EXCERPTED TEXT ->
Ironic that the tournament is bringing in Palmer to liven things up, when it's all of the Palmer-designed courses that have killed the event.
Steve Elling follows up with a quote from longtime Palmer aid Doc Giffen:
"If it happens, it's a one-shot deal," Giffin said of the Hope.
Too bad the same can't be said for The Classic Club!
Before visiting The Classic Club for today's third round of Bob Hope Classic play, I caught some of Thursday's telecast featuring a quintessential Hope moment.
Host George Lopez was playing at La Quinta Country Club and after a tee shot, entered someone's home where a large, festive gathering had assembled to watch the groups go through. Lopez sampled some dips, hugged a few of the guests, then uttered "thanks for not calling the police" and was on his way.
I note this because it was just the kind of simple fun that the Hope should be all about.
Fast forward to today where I visited the Classic Club to talk to players after their six hour round. Well, only five stuck around to hit balls, a couple of others hit putts, and the rest were out of there as soon as possible. Thankfully Jeff Sluman and his insights made the trip worthwhile. But I digress.
The Classic Club holes I walked were not horrific, but the overshaping combines with the excessive scale to eliminate any of the intimacy that you find on the old desert courses. You won't see George Lopez going in someone's backyard or even into the gallery without having to work hard due to the climbs.
Since fans and volunteers have to work hard to get around the course and most are well outside of the coveted demo, the atmosphere is anything but festive. It's a shame because the tournament is well run and so many volunteers are devoted to the cause. But they can only give so much before the host course situation dampens their enthusiasm.
L.A. Times columnist T.J. Simers says he wanted to do one of his entertaining 24/7 column series where he follows a figure around and documents all. But he's claiming "PGA Tour officials" shot it down. I'm not sure I'm buying it, but here's what he claims:
I HAD plans to attend the Bob Hope Classic this week in the desert -- thinking maybe somebody should go.
It's a dying PGA tournament, as you know, and aren't they all when Tiger isn't playing?
This one is so far gone it's not on network TV this weekend, has none of the top 20 players in the world, and will be competing for attention here with the NFL, Lakers and UCLA taking on USC.
But I still thought it'd be fun to shadow the Hope's celebrity host, George Lopez, like I did Oscar De La Hoya before his last two fights, and like the week-long trip to Nebraska -- write four or five Page 2 diary columns on the Hope.

MATERIAL SUPPLIED ->
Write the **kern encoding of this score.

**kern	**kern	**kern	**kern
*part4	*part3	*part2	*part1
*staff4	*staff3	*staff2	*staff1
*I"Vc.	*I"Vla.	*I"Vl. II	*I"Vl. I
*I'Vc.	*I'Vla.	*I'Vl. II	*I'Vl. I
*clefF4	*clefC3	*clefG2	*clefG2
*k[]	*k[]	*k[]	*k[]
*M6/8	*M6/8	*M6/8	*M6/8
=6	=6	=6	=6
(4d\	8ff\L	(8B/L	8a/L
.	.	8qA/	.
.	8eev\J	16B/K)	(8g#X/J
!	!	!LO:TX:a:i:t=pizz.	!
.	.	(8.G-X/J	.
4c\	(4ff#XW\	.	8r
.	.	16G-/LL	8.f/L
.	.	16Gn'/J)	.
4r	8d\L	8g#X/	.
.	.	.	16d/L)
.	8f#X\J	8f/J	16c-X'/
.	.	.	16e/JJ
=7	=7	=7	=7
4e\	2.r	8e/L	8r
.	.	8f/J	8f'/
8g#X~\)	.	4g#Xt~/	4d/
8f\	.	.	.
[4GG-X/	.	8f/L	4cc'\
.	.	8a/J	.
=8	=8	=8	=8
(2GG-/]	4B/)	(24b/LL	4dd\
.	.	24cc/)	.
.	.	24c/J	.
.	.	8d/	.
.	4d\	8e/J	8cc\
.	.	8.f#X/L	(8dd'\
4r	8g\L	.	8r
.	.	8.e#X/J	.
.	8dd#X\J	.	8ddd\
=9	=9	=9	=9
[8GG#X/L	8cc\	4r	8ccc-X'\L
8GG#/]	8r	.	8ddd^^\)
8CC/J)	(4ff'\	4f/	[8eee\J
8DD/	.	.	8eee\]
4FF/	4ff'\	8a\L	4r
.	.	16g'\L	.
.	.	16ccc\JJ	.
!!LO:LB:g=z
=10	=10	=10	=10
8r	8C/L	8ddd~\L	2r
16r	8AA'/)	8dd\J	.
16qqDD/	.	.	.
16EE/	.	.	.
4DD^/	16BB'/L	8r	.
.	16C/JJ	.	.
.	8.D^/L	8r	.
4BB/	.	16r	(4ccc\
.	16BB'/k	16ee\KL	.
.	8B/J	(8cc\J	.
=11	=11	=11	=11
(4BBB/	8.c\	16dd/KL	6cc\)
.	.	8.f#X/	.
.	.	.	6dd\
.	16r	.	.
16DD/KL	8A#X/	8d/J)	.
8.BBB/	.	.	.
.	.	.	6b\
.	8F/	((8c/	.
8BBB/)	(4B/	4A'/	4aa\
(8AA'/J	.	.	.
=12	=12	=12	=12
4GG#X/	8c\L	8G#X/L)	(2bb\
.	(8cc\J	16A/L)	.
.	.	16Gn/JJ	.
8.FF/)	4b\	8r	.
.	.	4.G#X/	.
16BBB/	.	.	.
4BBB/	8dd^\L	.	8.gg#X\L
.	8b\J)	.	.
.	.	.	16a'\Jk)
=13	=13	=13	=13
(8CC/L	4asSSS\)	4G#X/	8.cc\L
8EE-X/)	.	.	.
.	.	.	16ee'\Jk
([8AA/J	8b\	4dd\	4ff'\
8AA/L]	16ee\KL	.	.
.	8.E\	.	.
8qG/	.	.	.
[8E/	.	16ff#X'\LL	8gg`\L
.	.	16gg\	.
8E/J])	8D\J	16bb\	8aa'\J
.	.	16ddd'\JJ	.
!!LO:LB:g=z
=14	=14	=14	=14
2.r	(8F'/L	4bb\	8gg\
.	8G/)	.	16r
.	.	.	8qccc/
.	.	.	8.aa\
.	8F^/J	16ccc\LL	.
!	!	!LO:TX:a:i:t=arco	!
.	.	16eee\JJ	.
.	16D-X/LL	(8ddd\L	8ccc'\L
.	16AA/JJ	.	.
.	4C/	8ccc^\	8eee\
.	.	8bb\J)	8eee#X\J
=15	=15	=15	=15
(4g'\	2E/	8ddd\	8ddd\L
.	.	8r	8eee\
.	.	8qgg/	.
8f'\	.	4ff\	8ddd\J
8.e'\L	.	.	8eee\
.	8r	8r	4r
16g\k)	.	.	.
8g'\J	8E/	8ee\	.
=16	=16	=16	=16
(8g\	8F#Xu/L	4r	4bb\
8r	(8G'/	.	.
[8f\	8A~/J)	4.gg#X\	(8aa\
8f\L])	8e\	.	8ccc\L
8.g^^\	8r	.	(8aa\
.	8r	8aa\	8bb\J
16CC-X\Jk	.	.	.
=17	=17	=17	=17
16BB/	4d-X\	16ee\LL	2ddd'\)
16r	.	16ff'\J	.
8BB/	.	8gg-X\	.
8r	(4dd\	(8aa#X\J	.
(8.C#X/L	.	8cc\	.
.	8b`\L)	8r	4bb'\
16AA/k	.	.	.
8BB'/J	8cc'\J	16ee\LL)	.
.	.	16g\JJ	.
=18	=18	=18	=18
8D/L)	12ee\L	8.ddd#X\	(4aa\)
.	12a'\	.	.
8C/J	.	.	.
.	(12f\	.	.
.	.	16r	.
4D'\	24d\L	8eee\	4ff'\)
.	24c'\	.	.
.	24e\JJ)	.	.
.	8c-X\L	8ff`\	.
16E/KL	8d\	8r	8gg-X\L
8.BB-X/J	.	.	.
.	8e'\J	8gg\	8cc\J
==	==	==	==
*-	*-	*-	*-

ACTIVITY 1 ->
Summarize the text on the Bob Hope Classic in two sentences.
ACTIVITY 2 ->
In the text on the Bob Hope Classic, at which club was George Lopez playing when he entered someone's home after a tee shot?
The records were drawn from a different source than the text.

EXERCISE ANSWER 1 ->
The writer argues that the Palmer-designed courses, particularly The Classic Club, have hurt the Bob Hope Classic. The writer contrasts host George Lopez's visit to a festive home gathering at La Quinta Country Club with The Classic Club's overshaped, oversized layout, which makes the course hard to get around and leaves the atmosphere anything but festive, and also relays T.J. Simers's claim that PGA Tour officials shot down his plan to shadow Lopez for a series of columns.

EXERCISE ANSWER 2 ->
La Quinta Country Club